Se miraron ambos líderes con una disfrazada expresión de confianza, por momentos con seguridad, hasta que las miradas constantes se tornaron en enfado.
—Entonces sellemos esta alianza con el juramento al dios peregrino —dijo el falso Corturio, también falso pontífice de la fe, entre otros falsos títulos.
—Sellemos entonces —respondió el Arthaliano.
Extendió mano otra vez el Arthaliano, mostrando su mano abierta, en espera de la mano de su rival. El Corturio extendió su brazo también, y ambas manos se estrecharon en pulseada. El Corturio concentró toda su fuerza en aquel cierre de puños, pero el macizo vigor del viejo le hizo temblar. Se mantuvo en pie a pesar del dolor, fingiendo serenidad, cuando la tortura de sus huesos en apretura, le hacían humedecer los ojos.

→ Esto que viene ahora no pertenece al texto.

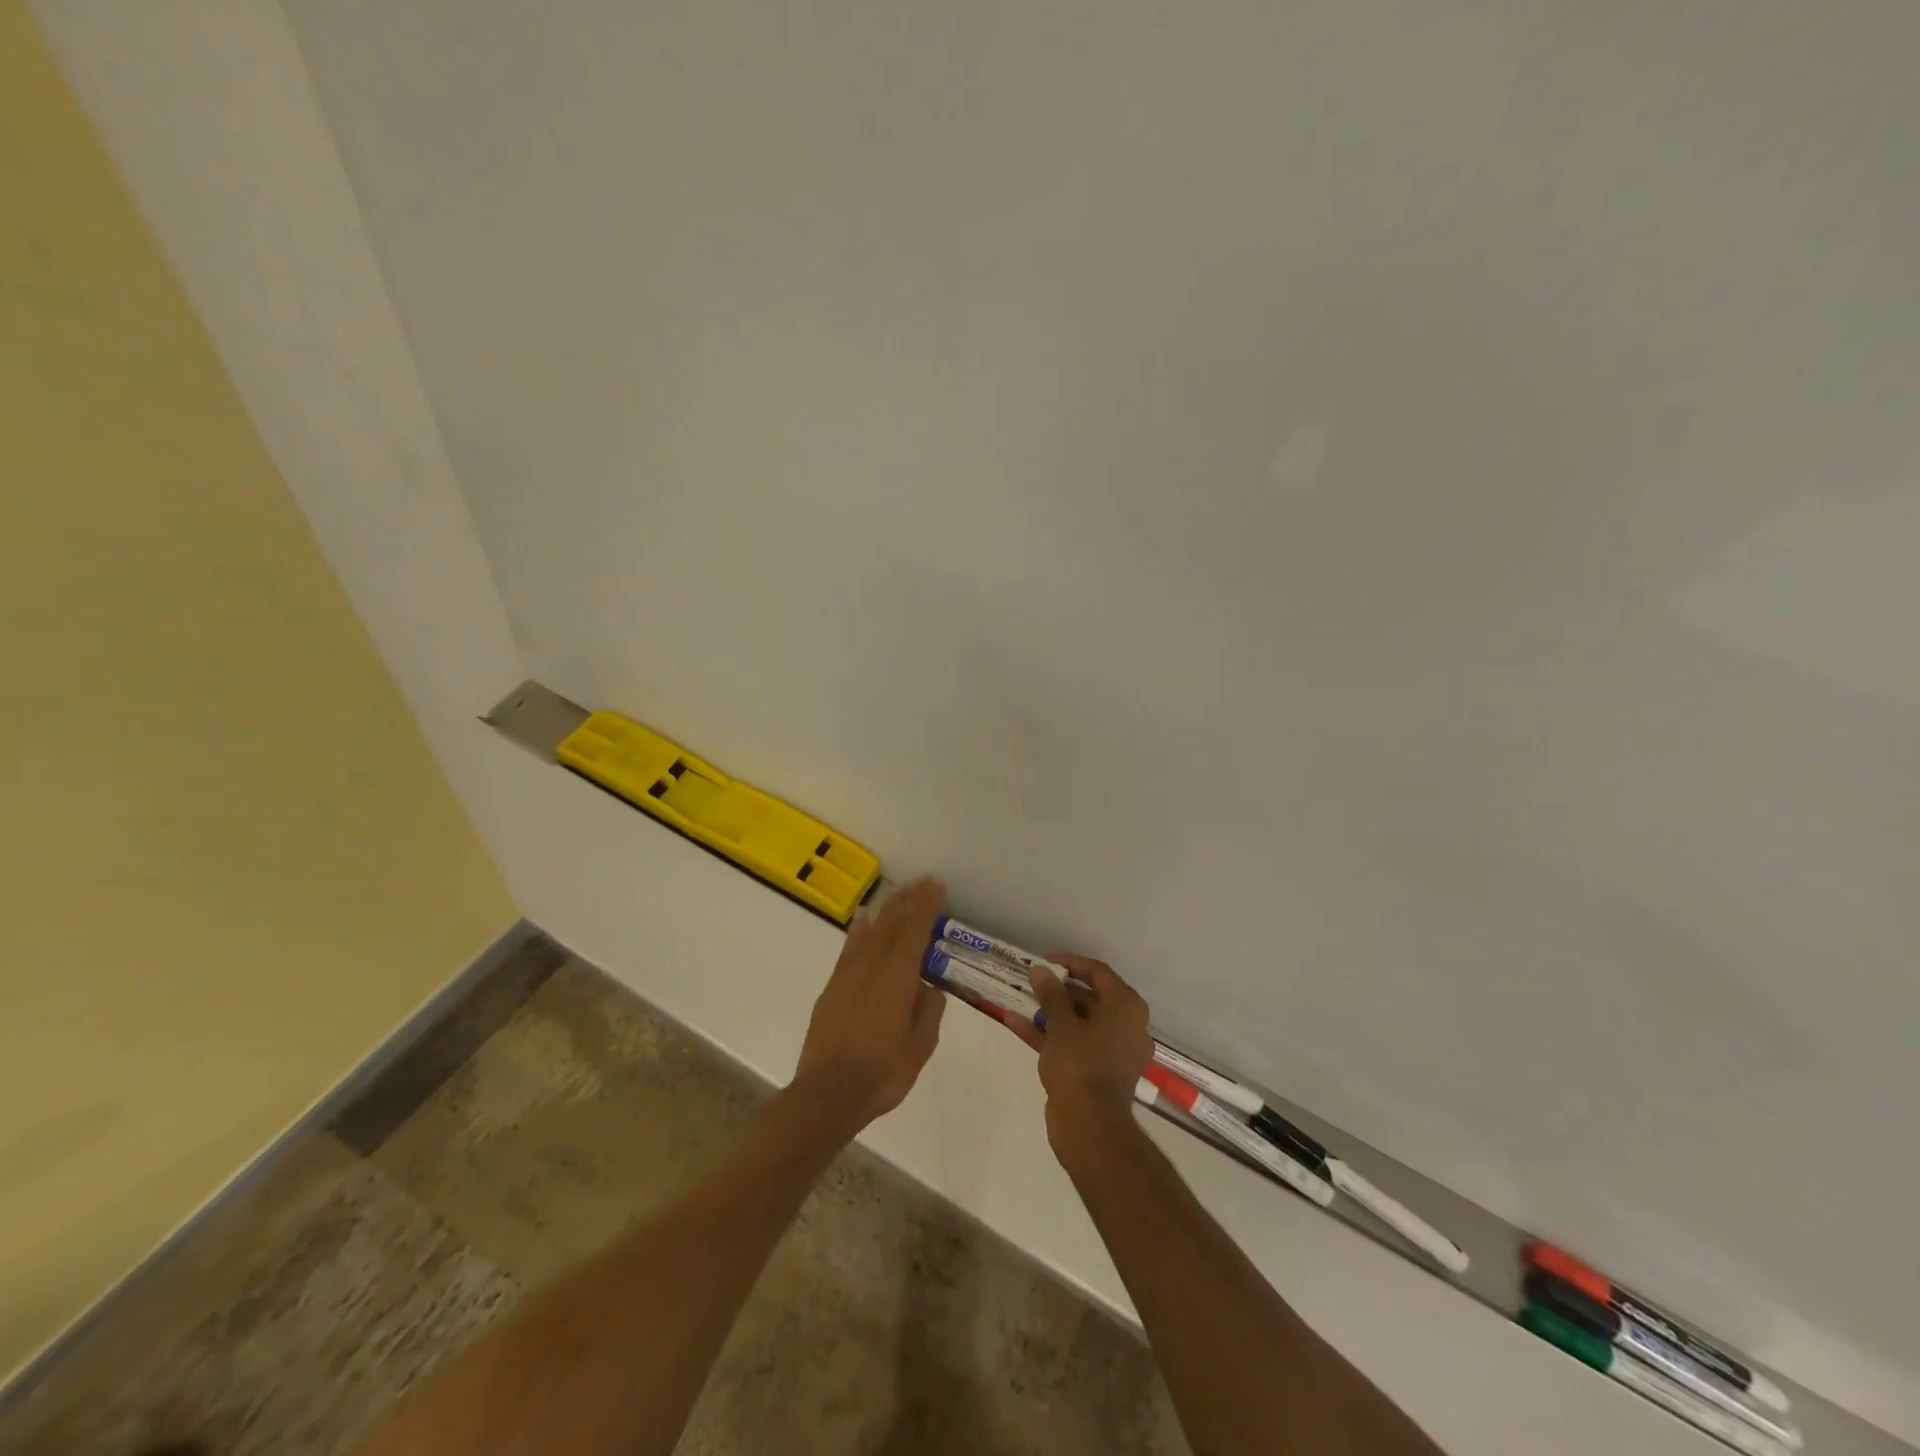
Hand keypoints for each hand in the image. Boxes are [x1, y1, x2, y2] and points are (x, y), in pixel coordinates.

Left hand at [793, 877, 947, 1131]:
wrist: (827, 1094)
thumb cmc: (882, 1073)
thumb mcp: (919, 1048)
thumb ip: (928, 1013)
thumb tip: (929, 989)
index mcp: (898, 978)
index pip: (915, 931)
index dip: (927, 906)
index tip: (936, 886)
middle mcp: (873, 967)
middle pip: (893, 924)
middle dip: (909, 900)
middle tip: (922, 881)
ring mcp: (849, 975)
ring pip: (871, 931)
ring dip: (887, 909)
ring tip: (899, 891)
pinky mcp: (833, 987)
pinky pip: (849, 948)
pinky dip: (858, 930)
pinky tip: (863, 920)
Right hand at [1016, 954, 1152, 1158]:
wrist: (1090, 1127)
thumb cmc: (1080, 1065)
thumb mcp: (1062, 1025)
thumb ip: (1051, 994)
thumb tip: (1041, 970)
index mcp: (1126, 1007)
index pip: (1099, 973)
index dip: (1071, 963)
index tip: (1045, 960)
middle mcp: (1125, 1025)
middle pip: (1090, 997)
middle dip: (1058, 989)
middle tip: (1032, 981)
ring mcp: (1112, 1050)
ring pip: (1079, 1022)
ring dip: (1050, 1011)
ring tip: (1021, 999)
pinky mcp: (1097, 1071)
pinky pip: (1074, 1043)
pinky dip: (1049, 1034)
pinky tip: (1015, 1023)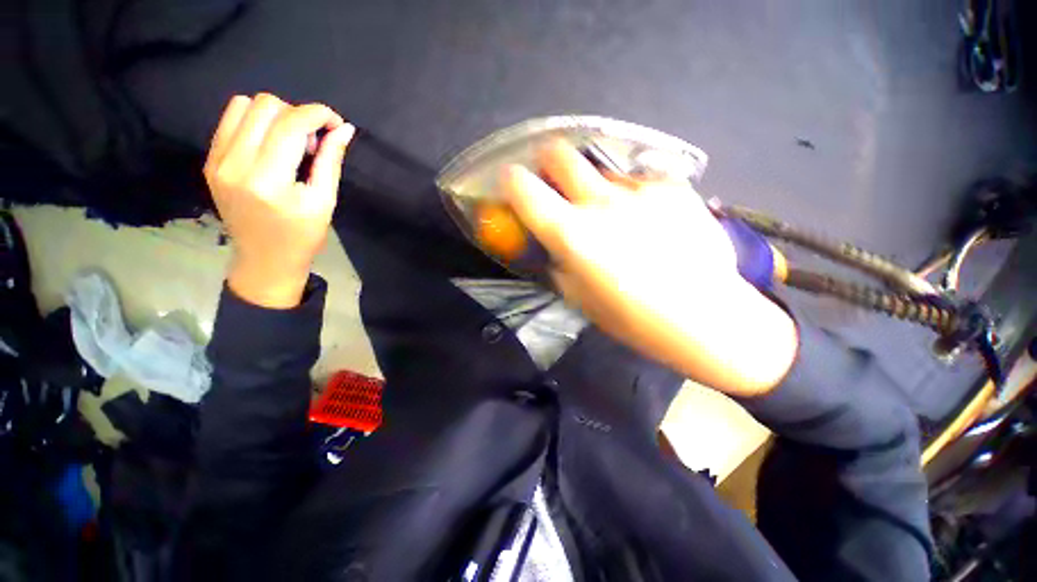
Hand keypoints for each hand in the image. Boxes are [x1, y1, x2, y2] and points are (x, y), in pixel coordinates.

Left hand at [204, 94, 354, 307]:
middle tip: (312, 143)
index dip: (318, 114)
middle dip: (298, 115)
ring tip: (289, 143)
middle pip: (266, 106)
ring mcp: (217, 161)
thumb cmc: (303, 235)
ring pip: (244, 105)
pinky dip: (256, 123)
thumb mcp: (325, 202)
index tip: (336, 123)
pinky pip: (231, 120)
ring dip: (275, 116)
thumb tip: (345, 129)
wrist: (265, 259)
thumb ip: (331, 161)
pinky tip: (270, 145)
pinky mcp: (210, 160)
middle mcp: (235, 163)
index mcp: (269, 180)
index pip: (291, 124)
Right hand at [501, 141, 796, 395]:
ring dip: (595, 187)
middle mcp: (600, 201)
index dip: (512, 181)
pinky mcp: (673, 187)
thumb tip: (551, 245)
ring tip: (615, 215)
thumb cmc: (634, 319)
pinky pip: (639, 182)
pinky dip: (632, 196)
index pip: (524, 188)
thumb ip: (557, 264)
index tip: (513, 185)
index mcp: (572, 233)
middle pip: (561, 153)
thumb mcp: (580, 298)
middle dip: (549, 162)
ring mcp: (640, 189)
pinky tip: (649, 221)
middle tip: (556, 182)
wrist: (707, 316)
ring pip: (602, 171)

—En cuánto mate a la hechicera y a su hijo, compraré a tus comandantes para que te asesinen, y tomaré tu corona de esclavos —pensó el falso Corturio.
—Apenas comience la batalla, te enviaré al frente para que Orítias te despedace —así mismo también pensó el viejo rey de su circunstancial aliado.
—¡Semperaton! —gritó uno.
—¡Semperaton! —respondió el otro.
—¡Semperaton! —gritaron al unísono todos los allí reunidos, alzando espadas, escudos, lanzas y yelmos.
Así, sellando ambos la alianza con la palabra de juramento, inviolable, sagrada, inquebrantable, y al mismo tiempo pensando ambos en la mutua traición. Luego de ese momento de suplicio, para alivio de los huesos del Corturio, por fin terminaron de estrechar sus manos. El viejo rey volvió a su poltrona, y el falso Corturio retrocedió a la protección de sus centinelas, cada uno de ellos tan alto y recio como el mismo Arthaliano que les observaba. A la vieja usanza, el Arthaliano ordenó los festines y libaciones, que departieron con los visitantes, sobre tablones inmensos y caballetes, instalados en el ágora de la ciudadela. Afuera de castillo se escucharon las campanadas por el concordato, y las legiones del Corturio, que amenazaban soterradamente con el sitio, pasaron a mezclarse con los defensores, para formar una sola masa de hombres en desahogo. La guerra había sido pospuesta, pero por poco tiempo.